▸ Data excerpts
:::::
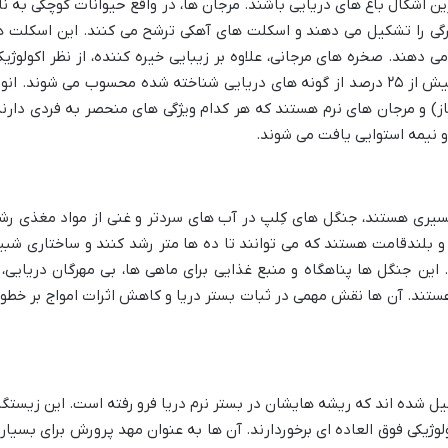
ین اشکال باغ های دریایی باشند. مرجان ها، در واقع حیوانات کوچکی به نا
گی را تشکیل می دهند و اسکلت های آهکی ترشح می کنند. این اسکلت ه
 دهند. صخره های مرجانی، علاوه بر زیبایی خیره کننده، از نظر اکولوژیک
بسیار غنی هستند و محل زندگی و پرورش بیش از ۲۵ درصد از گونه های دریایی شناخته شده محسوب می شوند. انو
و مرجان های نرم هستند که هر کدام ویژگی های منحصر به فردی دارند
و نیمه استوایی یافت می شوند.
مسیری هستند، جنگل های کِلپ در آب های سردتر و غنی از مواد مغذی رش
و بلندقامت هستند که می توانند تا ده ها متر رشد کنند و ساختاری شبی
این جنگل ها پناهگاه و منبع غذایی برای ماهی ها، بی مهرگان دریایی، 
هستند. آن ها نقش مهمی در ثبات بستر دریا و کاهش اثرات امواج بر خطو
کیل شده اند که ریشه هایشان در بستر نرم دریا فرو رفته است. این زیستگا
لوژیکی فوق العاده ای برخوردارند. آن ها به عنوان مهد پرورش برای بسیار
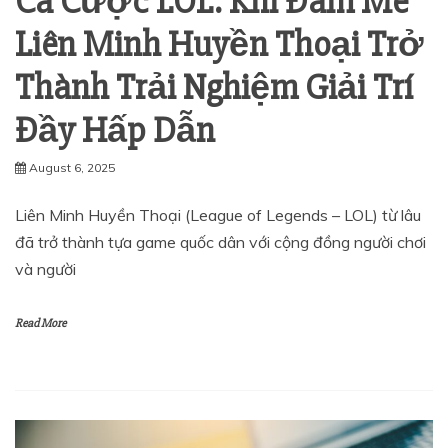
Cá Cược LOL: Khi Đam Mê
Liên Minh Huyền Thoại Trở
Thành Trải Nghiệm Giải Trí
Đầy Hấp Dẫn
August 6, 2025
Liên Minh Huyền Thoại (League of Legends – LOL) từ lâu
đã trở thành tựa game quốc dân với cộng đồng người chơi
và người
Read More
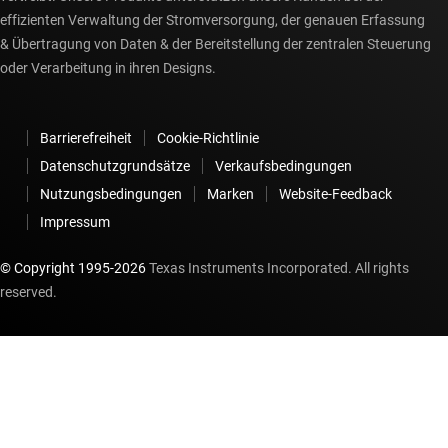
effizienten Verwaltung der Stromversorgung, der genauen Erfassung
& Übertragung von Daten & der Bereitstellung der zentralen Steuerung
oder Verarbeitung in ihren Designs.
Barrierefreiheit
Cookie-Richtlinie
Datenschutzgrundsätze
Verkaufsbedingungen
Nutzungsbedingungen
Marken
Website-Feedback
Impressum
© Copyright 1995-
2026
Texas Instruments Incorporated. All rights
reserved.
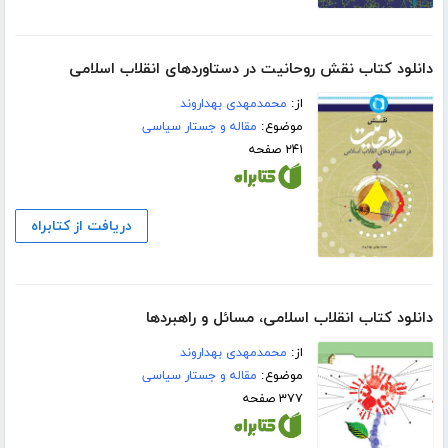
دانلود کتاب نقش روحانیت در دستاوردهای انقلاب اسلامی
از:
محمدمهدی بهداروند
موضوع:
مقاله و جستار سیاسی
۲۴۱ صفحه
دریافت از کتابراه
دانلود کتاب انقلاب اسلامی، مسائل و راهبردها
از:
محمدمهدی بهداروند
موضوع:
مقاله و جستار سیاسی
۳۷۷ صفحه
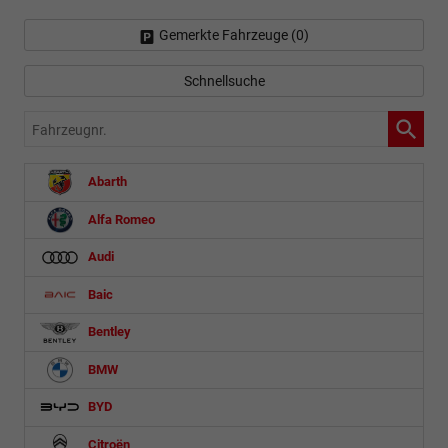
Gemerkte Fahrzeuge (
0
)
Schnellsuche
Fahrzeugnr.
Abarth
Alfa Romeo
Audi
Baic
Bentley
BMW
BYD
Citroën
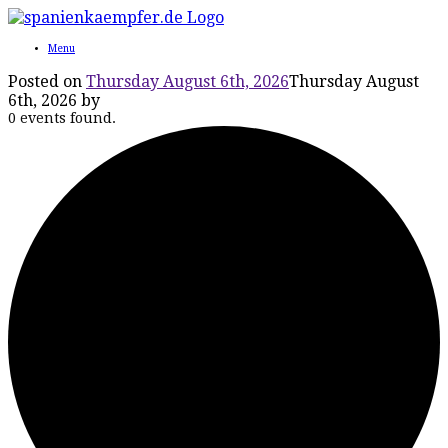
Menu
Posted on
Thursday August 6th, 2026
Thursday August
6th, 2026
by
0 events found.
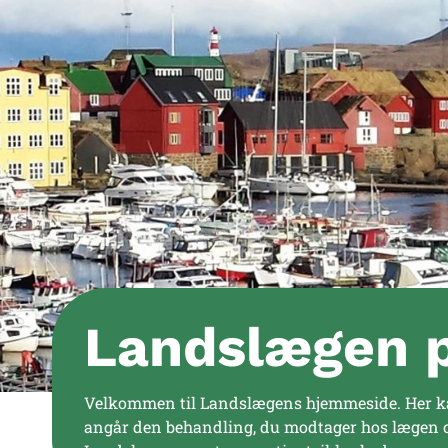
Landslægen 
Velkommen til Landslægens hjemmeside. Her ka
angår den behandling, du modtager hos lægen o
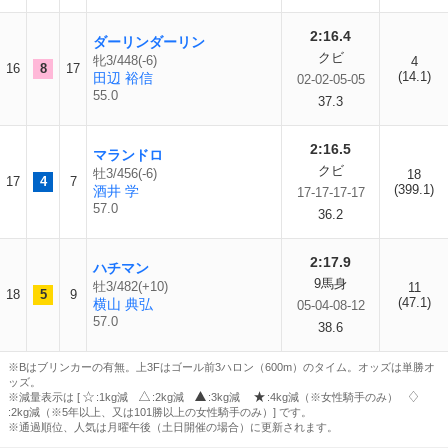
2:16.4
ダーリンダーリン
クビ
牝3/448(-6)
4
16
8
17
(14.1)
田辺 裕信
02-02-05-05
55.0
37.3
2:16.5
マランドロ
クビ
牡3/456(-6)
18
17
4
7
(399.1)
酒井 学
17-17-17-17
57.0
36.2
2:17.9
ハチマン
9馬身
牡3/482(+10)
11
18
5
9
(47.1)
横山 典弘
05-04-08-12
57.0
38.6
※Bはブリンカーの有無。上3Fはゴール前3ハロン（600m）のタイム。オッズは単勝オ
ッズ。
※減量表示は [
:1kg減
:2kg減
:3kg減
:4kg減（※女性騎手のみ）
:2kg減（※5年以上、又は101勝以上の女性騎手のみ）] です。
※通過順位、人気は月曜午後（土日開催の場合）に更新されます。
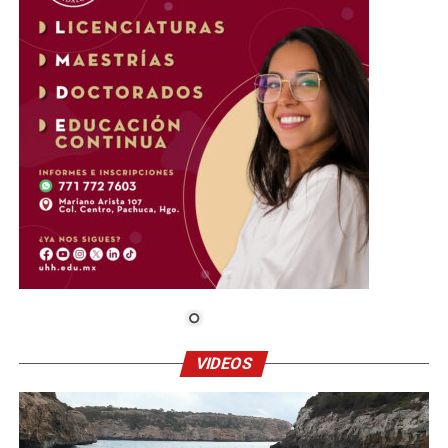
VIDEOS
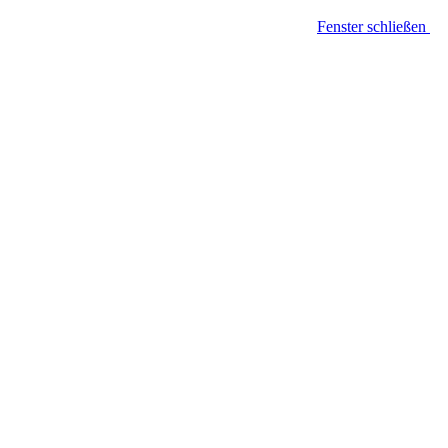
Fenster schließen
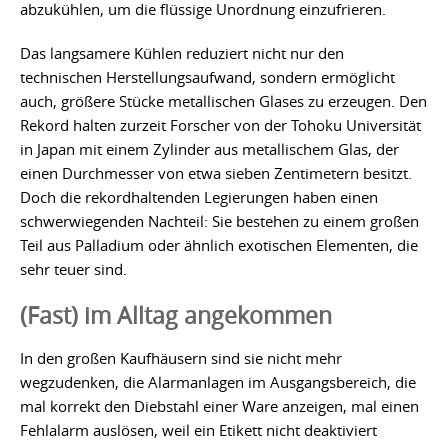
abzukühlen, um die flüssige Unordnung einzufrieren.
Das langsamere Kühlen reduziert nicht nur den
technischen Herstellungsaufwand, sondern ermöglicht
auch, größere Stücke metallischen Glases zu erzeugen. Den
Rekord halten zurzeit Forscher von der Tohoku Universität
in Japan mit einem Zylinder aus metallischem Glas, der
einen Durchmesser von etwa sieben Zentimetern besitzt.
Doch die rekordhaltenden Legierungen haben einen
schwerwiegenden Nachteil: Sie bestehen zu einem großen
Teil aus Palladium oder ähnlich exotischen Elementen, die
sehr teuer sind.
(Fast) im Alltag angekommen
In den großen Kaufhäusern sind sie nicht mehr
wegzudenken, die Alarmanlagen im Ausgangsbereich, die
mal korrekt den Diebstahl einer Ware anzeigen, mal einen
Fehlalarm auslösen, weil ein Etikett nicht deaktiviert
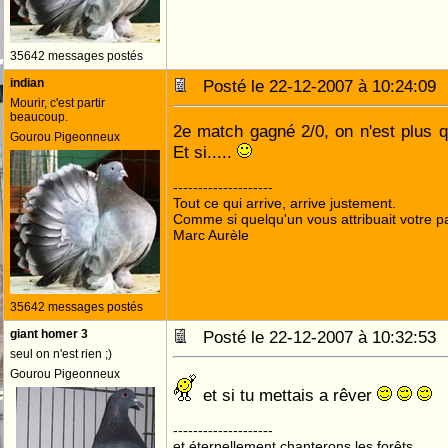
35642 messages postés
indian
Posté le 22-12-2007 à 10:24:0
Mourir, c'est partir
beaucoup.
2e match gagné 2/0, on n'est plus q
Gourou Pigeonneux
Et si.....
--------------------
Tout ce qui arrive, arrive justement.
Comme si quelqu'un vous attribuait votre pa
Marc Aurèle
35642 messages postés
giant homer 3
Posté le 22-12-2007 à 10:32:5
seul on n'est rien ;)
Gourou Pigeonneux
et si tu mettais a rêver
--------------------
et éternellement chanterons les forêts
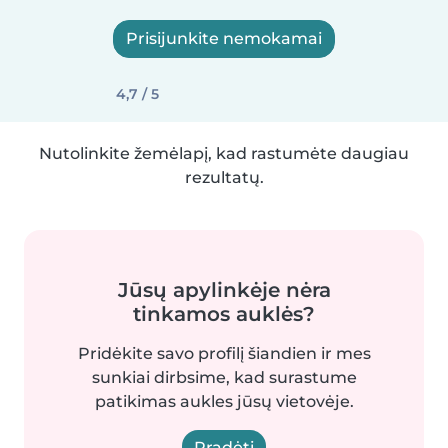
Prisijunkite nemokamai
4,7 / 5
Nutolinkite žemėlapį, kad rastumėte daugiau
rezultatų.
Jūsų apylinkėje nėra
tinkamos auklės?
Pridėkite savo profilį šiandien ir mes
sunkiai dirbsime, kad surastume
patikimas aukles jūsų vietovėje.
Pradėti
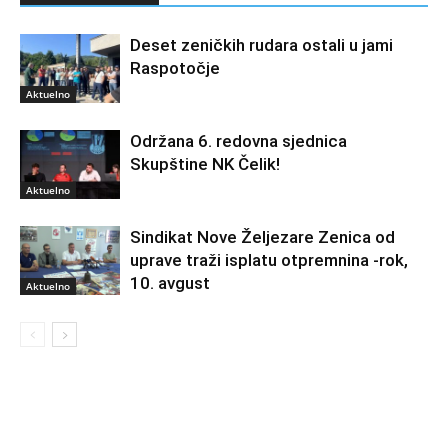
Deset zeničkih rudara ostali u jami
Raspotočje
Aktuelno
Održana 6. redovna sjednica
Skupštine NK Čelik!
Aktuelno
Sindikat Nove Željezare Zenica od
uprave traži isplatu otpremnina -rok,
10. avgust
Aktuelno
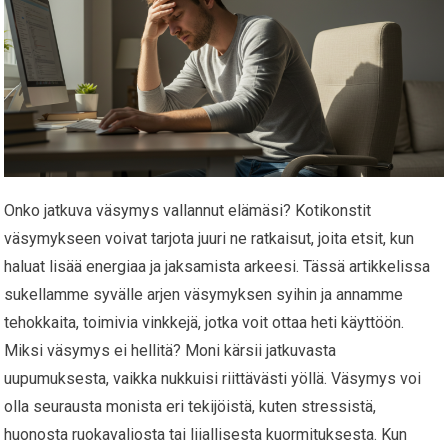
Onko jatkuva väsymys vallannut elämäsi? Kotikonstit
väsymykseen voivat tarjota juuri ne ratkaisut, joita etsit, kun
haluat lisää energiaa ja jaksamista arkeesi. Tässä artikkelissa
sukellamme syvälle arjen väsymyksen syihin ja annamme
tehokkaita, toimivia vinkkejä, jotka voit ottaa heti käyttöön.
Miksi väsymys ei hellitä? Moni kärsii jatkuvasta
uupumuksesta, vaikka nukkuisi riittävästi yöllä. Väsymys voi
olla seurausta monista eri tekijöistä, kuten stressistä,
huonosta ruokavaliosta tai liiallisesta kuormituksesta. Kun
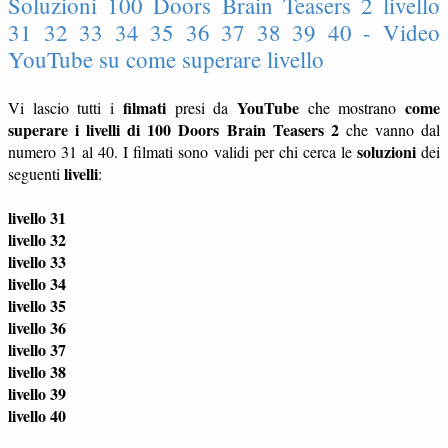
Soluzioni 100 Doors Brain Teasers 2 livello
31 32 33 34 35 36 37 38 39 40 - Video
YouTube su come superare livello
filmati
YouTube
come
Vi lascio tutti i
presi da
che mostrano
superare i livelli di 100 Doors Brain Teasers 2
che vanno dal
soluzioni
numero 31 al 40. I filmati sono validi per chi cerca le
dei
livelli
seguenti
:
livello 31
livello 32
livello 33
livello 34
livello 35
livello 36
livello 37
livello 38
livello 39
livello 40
:::::
▸ ACTIVITY
With the pictures omitted, the entries are to be transcribed in full, exactly as they appear.

▸ RESPONSE BOX
ین اشکال باغ های دریایی باشند. مرجان ها، در واقع حیوانات کوچکی به نا
گی را تشکیل می دهند و اسکلت های آهکی ترشح می کنند. این اسکلت ه
 دهند. صخره های مرجانی، علاوه بر زیبایی خیره کننده، از نظر اکولوژیک
بسیار غنی هستند و محل زندگی و پرورش بیش از ۲۵ درصد از گونه های دریایی شناخته شده محسوب می شوند. انو
و مرجان های نرم هستند که هر کدام ویژگی های منحصر به فردی دارند
و نیمه استوایی یافت می شوند.
مسیری هستند، جنگل های کِلپ در آب های سردتر و غنی از مواد مغذی رش
و بلندقامت هستند که می توانند تا ده ها متر رشد کنند و ساختاری شبی
این جنگل ها پناهگاه و منبع غذایی برای ماهی ها، بی مهرگان دریایی، 
هستند. آن ها نقش مهمی در ثبات بستر دریا و کاهش اثرات امواج بر خطو
کیل شده اند که ریشه هایشان در بستر نرم دریا فرو رفته است. این زیستگا
لوژیکی فوق العاده ای برخوردارند. آن ها به عنوان مهد پرورش برای بسیار
Cá Cược LOL: Khi Đam Mê
Liên Minh Huyền Thoại Trở
Thành Trải Nghiệm Giải Trí
Đầy Hấp Dẫn
August 6, 2025
Liên Minh Huyền Thoại (League of Legends – LOL) từ lâu
đã trở thành tựa game quốc dân với cộng đồng người chơi
và người
Read More
effizienten Verwaltung der Stromversorgung, der genauen Erfassung
& Übertragung von Daten & der Bereitstellung der zentralen Steuerung
oder Verarbeitung in ihren Designs.
Barrierefreiheit
Cookie-Richtlinie
Datenschutzgrundsätze
Verkaufsbedingungen
Nutzungsbedingungen
Marken
Website-Feedback
Impressum
© Copyright 1995-
2026
Texas Instruments Incorporated. All rights
reserved.
دانلود کتاب نقش روحانیت در دستاوردهای انقلاب اسلامی
از:
محمدمهدی بهداروند
موضوع:
مقاله و جستار سیاسی
۲۴۱ صفحه
دریافت از کتابراه
دانلود کتاب انقلاب اسلامی، مسائل و راهبردها
از:
محمدمهدی بهداروند
موضوع:
مقاله و جستار سیاسی
۳۷۷ صفحه
Gemerkte Fahrzeuge (
0
)
Schnellsuche
Fahrzeugnr.
Abarth
Alfa Romeo
Audi
Baic
Bentley
BMW
BYD
Citroën
Menu
Posted on
Thursday August 6th, 2026
Thursday August
6th, 2026
by
0 events found.
Landslægen 
Velkommen til Landslægens hjemmeside. Her ka
angår den behandling, du modtager hos lægen o
2:16.4
ダーリンダーリン
クビ
牝3/448(-6)
4
16
8
17
(14.1)
田辺 裕信
02-02-05-05
55.0
37.3
2:16.5
マランドロ
クビ
牡3/456(-6)
18
17
4
7
(399.1)
酒井 学
17-17-17-17
57.0
36.2
2:17.9
ハチマン
9馬身
牡3/482(+10)
11
18
5
9
(47.1)
横山 典弘
05-04-08-12
57.0
38.6
※Bはブリンカーの有無。上3Fはゴール前3ハロン（600m）のタイム。オッズは単勝オ
ッズ。
※減量表示は [
:1kg減
:2kg減
:3kg減
:4kg減（※女性騎手のみ）
:2kg減（※5年以上、又は101勝以上の女性騎手のみ）] です。
※通過順位、人気は月曜午後（土日開催の場合）に更新されます。
VIDEOS
Fenster schließen
abzukühlen, um die flüssige Unordnung einzufrieren.
Das langsamere Kühlen reduziert nicht nur den
technischen Herstellungsaufwand, sondern ermöglicht
auch, größere Stücke metallischen Glases zu erzeugen. Den
Rekord halten zurzeit Forscher von der Tohoku Universität
in Japan mit einem Zylinder aus metallischem Glas, der
einen Durchmesser von etwa sieben Zentimetern besitzt.
Doch die rekordhaltenden Legierungen haben einen
schwerwiegenden Nachteil: Sie bestehen zu einem großen
Teil aus Palladium oder ähnlich exotischen Elementen, die
sehr teuer sind.
(Fast) im Alltag angekommen
In den großen Kaufhäusern sind sie nicht mehr
wegzudenken, die Alarmanlagen im Ausgangsbereich, die
mal korrekt den Diebstahl einer Ware anzeigen, mal einen
Fehlalarm auslösen, weil ein Etikett nicht deaktiviert
35642 messages postés
indian
Posté le 22-12-2007 à 10:24:0
Mourir, c'est partir
beaucoup.
2e match gagné 2/0, on n'est plus q
Gourou Pigeonneux
Et si.....
--------------------
Tout ce qui arrive, arrive justement.
Comme si quelqu'un vous attribuait votre pa
Marc Aurèle
35642 messages postés
giant homer 3
Posté le 22-12-2007 à 10:32:5
seul on n'est rien ;)
Gourou Pigeonneux
et si tu mettais a rêver
--------------------
et éternellement chanterons les forêts
Prisijunkite nemokamai
4,7 / 5
Nutolinkite žemėlapį, kad rastumėte daugiau
rezultatų.
Jūsų apylinkėje nėra
tinkamos auklės?
Pridėkite savo profilį šiandien ir mes
sunkiai dirbsime, kad surastume
patikimas aukles jūsų vietovėje.
Pradėti
Deset zeničkih rudara ostali u jami
Raspotočje
Aktuelno
Održana 6. redovna sjednica
Skupštine NK Čelik!
Aktuelno
Sindikat Nove Željezare Zenica od
uprave traži isplatu otpremnina -rok,
10. avgust
Aktuelno
Onko jatkuva väsymys vallannut elämäsi? Kotikonstit
väsymykseen voivat tarjota juuri ne ratkaisut, joita etsit, kun
haluat lisää energiaa ja jaksamista arkeesi. Tässä artikkelissa
sukellamme syvälle arjen väsymyksen syihin ja annamme
tehokkaita, toimivia vinkkejä, jotka voit ottaa heti käyttöön.
Miksi väsymys ei hellitä? Moni kärsii jatkuvasta
uupumuksesta, vaikka nukkuisi riittävästi yöllä. Väsymys voi
olla seurausta monista eri tekijöistä, kuten stressistä,
huonosta ruokavaliosta tai liiallisesta kuormituksesta. Kun
Soluzioni 100 Doors Brain Teasers 2 livello
31 32 33 34 35 36 37 38 39 40 - Video
YouTube su come superare livello
filmati
YouTube
come
Vi lascio tutti i
presi da
che mostrano
superare i livelli di 100 Doors Brain Teasers 2
che vanno dal
soluzioni
numero 31 al 40. I filmati sono validi per chi cerca le
dei
livelli
seguenti
:
livello 31
livello 32
livello 33
livello 34
livello 35
livello 36
livello 37
livello 38
livello 39
livello 40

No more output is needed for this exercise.